Pittman T, Bucholz R, Williams D. Pediatr. Neurosci. 1989; 15(1): 13-17.

Affiliation

Division of Neurosurgery, St. Louis University Hospital, Mo.

Comment In:

Pediatr Neurosci 1989;15(4):216.

Copyright

(Copyright © 1989, Karger Publishers)

DOI

unavailable

PMID

2635769

Abstract

Cerebral perfusion pressures (CPP) of less than 50 torr are associated with marginal cerebral blood flow and poor outcome. We report our experience with a group of 7 children who survived long period with CPP of less than 50 torr during treatment with pentobarbital.
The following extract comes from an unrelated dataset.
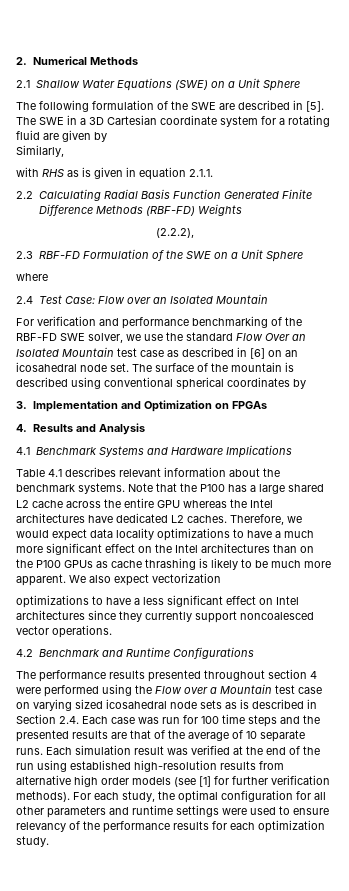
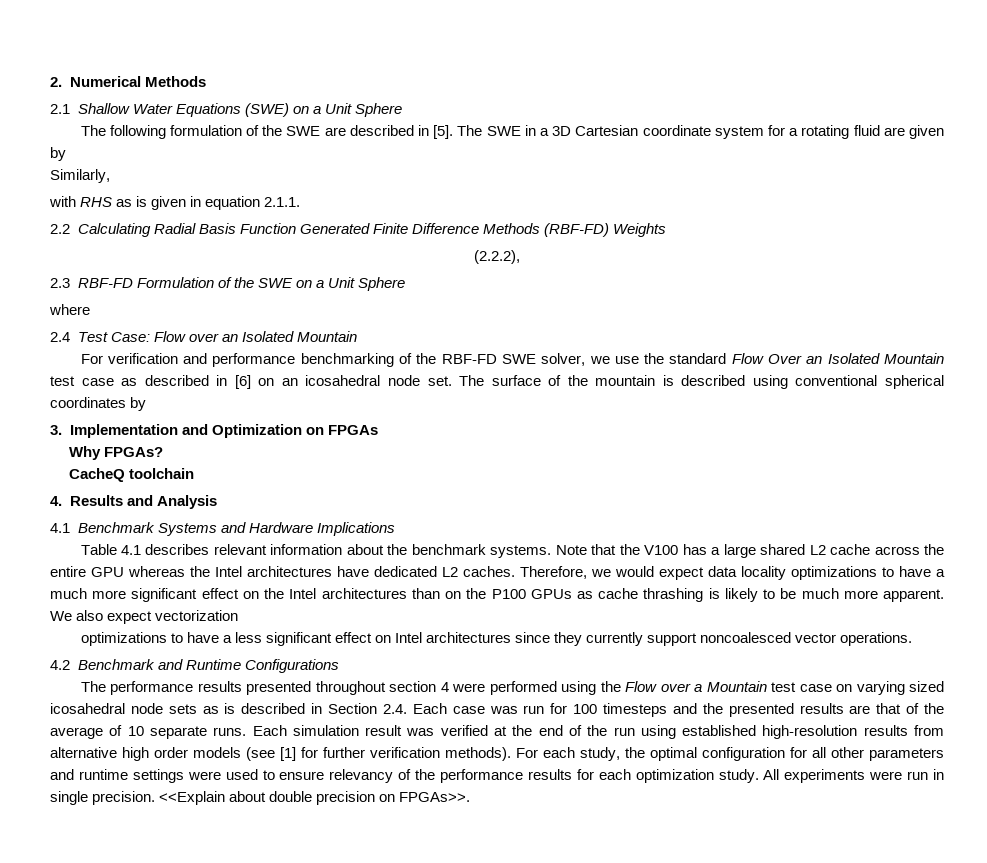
(267, 405) none -> [68,446,163,460] [68,468,194,482] // Why FPGAs? // CacheQ toolchain
[200,484,225,492] P100 -> [644,545,679,555] V100
[222,714,277,727] time steps -> [603,703,668,717] timesteps
(49, 841) none -> [763,769,944,783] [50,791,471,805] All experiments were run in single precision. <<Explain about double precision on FPGAs>>.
The study group was identified through a retrospective review of all head-injured patients admitted to Cardinal Glennon Memorial Hospital for Children between 1984 and 1986. All of the patients presented had sustained intracranial pressure of greater than 20 torr which was resistant to conventional therapy. All patients received pentobarbital for at least 24 h and all had documented CPP of less than 50 torr for more than 30 min during that time. Of these 7 children: 3 made good recoveries; 2 are moderately disabled, and 2 are vegetative. Neither the CPP nor the length of pentobarbital coma was an accurate predictor of outcome. It seems likely that these children are a subset of those previously defined as having resistant intracranial hypertension and that, as a group, they may have benefited from pentobarbital administration. It is also apparent that, in this group, low CPP was not indicative of irreversible brain damage or brain death.